Kutipan Teks:
⟨

Sementara itu demokrasi adalah pemikiran sekuler yang berprinsip bahwa hukum dan undang-undang ditetapkan oleh lembaga perwakilan rakyat atau pemerintah bukan oleh Allah. Ini berarti bahwa di mata demokrasi, Tuhan hanya zat yang diakuai keberadaan-Nya tetapi ditolak peranan-Nya dalam mengatur kehidupan manusia. Ini berseberangan dengan konsepsi ajaran Islam yang diyakini bahwa manusia tunduk pada hukum Tuhan yang diwahyukan Allah melalui Al-Qur’an dan Rasul-Nya.[18] 

Di antara tokoh islam yang mengharamkan penggunaan istilah dan konsep demokrasi adalah Hafiz Sahih. Menurut Hafiz sahih konsep demokrasi menegasikan kedaulatan Tuhan atas manusia. Lebih dari itu, istilah ini tidak berasal dari kosa kata Islam dan karenanya harus ditinggalkan.

Senada dengan Sahih, Adnan Ali Ridha al-Nahwi menolak demokrasi tetapi mengajukan syura terutama karena yang pertama bersinonim dengan aturan yang dibuat manusia sedangkan yang kedua adalah aturan dari Allah.

⟩

Petunjuk Tugas:
Jawab pertanyaan berikut berdasarkan teks tentang demokrasi dalam pandangan Islam di atas.
1. Menurut teks, siapa yang menetapkan hukum dan undang-undang dalam demokrasi?
2. Menurut Hafiz Sahih, istilah demokrasi harus ditinggalkan karena tidak berasal dari apa?
3. Selain menolak demokrasi, apa yang diajukan Adnan Ali Ridha al-Nahwi?

Informasi Hasil Ekstraksi:
⟨

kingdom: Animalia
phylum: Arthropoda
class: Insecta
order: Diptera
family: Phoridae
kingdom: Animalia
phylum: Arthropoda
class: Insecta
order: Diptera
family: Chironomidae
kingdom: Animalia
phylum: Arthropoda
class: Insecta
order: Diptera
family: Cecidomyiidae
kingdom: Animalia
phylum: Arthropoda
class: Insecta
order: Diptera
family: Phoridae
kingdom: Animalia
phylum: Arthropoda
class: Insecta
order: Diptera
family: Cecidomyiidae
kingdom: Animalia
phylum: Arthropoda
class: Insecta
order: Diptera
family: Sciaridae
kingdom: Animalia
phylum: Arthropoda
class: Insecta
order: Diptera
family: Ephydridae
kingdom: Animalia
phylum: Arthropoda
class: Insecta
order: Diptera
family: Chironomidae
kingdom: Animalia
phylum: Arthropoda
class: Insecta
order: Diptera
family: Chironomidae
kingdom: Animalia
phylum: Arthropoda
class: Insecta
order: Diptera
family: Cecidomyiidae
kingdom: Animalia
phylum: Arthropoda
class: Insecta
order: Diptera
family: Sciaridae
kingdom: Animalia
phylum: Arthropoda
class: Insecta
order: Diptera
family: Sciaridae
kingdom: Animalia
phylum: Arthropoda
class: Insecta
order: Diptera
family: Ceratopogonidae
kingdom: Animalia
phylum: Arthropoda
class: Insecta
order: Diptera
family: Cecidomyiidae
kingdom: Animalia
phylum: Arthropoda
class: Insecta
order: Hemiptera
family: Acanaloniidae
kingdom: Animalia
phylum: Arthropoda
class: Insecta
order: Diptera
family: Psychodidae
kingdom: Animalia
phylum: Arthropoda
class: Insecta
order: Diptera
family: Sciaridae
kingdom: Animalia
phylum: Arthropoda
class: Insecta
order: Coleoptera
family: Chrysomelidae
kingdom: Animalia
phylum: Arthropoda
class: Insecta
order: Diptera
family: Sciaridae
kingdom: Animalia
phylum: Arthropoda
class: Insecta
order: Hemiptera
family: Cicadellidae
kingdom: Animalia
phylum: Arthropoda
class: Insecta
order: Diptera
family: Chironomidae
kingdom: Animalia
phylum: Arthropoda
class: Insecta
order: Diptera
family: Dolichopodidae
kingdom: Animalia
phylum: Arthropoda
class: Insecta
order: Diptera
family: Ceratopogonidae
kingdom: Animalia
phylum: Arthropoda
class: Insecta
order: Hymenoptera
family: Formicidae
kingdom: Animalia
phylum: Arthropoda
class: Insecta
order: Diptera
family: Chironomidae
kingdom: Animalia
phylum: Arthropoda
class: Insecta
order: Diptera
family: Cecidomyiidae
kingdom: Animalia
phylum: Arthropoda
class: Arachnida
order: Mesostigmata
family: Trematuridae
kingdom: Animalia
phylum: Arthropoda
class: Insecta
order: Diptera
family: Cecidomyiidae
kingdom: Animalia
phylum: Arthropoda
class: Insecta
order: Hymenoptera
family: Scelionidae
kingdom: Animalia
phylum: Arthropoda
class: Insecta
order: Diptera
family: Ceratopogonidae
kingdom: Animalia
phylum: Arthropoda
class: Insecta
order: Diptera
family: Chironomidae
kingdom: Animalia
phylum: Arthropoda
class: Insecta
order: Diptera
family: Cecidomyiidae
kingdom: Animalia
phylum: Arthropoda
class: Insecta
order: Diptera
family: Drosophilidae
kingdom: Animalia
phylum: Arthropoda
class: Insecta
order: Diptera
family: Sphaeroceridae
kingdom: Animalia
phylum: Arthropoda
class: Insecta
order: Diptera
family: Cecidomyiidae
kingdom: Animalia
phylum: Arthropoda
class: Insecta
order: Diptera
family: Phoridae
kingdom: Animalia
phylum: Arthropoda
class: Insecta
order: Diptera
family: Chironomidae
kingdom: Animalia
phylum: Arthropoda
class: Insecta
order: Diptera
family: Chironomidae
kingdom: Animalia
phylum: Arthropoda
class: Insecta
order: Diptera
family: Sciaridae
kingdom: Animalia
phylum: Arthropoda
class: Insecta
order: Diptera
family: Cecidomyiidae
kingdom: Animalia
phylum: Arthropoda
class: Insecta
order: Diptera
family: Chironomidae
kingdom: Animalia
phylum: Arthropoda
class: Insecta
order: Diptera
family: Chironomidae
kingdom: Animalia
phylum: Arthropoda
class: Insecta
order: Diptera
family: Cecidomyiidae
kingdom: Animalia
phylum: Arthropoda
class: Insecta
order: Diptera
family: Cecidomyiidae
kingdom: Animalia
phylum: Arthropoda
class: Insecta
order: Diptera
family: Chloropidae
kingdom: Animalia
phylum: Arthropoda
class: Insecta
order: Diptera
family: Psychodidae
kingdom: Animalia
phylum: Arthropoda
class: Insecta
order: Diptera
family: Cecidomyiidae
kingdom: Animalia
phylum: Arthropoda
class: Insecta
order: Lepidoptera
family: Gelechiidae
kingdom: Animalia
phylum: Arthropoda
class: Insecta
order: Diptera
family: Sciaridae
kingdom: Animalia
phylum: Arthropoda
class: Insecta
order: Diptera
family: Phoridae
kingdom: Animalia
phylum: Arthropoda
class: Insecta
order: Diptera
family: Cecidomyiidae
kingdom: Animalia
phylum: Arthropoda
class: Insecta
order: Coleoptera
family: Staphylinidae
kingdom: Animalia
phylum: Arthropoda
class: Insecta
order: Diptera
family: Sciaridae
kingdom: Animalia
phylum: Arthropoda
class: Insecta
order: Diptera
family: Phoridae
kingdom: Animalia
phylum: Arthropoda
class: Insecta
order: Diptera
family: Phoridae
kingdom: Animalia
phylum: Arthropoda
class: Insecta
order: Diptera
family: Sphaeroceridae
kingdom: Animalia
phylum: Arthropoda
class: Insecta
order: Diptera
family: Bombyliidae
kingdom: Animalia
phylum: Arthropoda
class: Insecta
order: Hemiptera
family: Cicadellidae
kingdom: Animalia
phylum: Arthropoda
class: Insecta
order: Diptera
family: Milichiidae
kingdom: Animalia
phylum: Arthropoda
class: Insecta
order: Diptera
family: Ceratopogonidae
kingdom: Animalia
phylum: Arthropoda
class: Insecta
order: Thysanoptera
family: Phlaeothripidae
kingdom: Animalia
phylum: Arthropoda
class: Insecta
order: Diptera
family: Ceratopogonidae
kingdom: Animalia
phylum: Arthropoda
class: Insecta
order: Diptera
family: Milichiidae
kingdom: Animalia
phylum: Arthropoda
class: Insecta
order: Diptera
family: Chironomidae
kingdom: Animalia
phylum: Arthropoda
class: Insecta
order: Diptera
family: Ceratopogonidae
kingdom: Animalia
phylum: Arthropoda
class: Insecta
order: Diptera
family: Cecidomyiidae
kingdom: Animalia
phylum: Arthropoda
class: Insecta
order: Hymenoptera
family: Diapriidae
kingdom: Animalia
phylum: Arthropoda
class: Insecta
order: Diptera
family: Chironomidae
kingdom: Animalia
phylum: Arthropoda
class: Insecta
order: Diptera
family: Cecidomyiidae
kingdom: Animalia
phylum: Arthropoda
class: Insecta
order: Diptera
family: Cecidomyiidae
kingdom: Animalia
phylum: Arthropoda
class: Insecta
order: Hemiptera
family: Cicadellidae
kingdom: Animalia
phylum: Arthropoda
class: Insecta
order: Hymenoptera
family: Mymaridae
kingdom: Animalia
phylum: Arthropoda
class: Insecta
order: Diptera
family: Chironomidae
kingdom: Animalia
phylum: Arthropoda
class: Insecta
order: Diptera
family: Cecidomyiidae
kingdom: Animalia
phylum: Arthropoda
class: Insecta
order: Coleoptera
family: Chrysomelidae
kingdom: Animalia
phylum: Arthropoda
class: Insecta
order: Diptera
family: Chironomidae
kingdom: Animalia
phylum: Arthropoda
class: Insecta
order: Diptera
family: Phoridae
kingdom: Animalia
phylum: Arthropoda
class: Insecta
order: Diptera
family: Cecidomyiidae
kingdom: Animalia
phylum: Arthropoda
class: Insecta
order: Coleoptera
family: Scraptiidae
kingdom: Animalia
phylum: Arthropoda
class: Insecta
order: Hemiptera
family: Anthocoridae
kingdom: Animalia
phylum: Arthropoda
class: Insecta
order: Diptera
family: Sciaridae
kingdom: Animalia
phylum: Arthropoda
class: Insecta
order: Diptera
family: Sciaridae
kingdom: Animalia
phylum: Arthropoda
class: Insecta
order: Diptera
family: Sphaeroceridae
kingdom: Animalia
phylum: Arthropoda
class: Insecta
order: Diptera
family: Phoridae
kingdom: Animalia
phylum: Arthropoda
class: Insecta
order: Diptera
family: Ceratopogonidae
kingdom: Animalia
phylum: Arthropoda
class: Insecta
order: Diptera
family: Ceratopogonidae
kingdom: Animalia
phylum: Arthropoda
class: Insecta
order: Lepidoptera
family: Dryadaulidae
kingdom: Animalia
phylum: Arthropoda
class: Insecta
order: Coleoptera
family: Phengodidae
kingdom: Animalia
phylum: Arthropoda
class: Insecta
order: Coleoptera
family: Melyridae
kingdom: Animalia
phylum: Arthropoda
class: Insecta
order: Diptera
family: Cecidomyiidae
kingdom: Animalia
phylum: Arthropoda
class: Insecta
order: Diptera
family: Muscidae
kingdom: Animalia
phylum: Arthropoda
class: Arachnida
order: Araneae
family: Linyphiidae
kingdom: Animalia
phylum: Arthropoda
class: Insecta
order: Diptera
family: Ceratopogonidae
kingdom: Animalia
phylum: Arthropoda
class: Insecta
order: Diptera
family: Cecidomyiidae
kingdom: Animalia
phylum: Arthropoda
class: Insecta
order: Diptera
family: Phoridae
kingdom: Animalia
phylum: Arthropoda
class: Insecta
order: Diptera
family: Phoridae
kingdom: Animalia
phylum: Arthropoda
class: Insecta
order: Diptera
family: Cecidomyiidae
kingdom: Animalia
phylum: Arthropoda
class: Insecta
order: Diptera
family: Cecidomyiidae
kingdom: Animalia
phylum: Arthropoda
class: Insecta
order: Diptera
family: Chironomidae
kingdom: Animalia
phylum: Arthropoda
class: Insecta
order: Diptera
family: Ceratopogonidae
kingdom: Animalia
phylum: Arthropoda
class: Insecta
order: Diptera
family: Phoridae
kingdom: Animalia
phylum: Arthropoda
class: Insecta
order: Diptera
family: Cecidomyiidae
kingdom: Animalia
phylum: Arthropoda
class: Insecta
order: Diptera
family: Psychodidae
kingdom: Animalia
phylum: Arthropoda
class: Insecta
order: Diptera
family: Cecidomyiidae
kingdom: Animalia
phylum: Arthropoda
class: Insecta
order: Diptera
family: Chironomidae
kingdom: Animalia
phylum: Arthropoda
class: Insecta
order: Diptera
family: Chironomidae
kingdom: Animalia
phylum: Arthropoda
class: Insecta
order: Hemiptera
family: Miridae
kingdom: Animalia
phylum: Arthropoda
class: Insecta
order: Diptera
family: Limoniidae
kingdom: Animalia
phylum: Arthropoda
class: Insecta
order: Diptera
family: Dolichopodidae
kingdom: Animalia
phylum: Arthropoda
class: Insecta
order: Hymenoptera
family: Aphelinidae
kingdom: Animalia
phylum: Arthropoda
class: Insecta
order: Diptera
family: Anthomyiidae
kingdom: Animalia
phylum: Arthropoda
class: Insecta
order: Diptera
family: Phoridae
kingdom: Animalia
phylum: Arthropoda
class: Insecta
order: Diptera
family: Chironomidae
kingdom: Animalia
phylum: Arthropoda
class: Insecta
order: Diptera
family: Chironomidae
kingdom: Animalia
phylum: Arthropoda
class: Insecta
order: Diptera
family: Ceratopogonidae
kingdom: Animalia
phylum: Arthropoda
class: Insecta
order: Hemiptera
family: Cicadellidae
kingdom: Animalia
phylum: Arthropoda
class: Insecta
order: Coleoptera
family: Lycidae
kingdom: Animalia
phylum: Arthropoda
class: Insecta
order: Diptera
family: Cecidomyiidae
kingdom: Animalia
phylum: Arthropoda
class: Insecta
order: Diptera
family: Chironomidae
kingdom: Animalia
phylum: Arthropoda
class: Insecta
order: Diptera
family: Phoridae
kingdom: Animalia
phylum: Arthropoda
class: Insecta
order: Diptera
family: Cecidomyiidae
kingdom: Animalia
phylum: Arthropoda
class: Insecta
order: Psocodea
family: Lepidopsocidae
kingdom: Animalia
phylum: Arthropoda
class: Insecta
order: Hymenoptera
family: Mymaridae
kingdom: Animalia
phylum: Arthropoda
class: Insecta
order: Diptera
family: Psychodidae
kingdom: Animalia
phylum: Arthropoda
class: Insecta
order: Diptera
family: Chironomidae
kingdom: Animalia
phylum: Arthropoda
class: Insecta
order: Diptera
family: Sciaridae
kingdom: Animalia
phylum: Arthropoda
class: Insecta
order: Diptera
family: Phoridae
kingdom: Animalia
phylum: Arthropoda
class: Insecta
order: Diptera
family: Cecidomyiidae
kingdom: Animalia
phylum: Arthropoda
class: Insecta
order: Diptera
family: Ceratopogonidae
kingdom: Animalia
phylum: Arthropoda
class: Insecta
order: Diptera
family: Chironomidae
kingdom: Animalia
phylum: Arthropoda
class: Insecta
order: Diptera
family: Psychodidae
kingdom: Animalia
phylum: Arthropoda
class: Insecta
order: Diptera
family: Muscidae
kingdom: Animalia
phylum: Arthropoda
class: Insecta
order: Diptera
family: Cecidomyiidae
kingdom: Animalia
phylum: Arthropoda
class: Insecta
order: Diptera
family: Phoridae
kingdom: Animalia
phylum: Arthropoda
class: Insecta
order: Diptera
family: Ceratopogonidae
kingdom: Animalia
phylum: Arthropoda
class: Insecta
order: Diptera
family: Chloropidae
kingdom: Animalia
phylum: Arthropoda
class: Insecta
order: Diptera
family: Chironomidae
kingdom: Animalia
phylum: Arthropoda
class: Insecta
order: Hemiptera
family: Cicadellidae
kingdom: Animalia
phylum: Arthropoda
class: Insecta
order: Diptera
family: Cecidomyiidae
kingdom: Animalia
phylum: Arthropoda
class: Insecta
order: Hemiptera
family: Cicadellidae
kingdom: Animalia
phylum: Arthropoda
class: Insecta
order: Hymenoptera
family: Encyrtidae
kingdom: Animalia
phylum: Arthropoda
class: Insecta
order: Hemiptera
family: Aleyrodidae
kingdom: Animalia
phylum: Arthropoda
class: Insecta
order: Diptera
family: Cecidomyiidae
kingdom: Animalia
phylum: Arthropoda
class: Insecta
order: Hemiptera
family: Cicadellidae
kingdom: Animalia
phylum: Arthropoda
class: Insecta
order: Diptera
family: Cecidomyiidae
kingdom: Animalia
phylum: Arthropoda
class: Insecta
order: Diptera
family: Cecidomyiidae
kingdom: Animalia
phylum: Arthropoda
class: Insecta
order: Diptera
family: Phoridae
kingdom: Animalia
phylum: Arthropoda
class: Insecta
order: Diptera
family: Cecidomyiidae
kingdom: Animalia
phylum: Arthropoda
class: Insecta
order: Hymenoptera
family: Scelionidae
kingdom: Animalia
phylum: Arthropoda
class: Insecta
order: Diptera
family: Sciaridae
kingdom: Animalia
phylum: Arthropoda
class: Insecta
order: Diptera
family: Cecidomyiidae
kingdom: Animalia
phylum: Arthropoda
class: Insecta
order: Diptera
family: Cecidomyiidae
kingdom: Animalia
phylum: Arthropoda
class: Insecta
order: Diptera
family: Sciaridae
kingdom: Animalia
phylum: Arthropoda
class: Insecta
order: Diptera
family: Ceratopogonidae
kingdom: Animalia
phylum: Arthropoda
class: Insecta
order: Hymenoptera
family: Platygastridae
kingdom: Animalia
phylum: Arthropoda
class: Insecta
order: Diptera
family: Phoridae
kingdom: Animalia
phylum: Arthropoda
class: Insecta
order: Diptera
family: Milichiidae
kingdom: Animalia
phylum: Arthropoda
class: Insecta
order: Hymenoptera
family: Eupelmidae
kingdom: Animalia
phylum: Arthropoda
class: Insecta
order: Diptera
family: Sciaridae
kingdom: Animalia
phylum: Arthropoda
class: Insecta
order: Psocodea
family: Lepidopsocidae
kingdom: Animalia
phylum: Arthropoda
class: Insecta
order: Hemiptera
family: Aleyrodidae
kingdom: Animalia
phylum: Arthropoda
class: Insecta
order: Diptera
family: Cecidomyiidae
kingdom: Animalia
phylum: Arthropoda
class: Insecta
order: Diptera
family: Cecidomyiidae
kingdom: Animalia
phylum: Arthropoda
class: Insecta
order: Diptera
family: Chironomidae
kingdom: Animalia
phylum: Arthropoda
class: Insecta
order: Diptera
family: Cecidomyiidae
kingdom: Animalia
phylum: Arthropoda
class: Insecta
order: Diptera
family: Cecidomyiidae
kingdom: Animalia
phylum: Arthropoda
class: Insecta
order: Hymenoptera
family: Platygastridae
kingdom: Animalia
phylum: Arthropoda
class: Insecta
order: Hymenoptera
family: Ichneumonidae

⟩

Hasil:
1. Lembaga perwakilan rakyat atau pemerintah.
2. Kosa kata Islam.
3. Syura.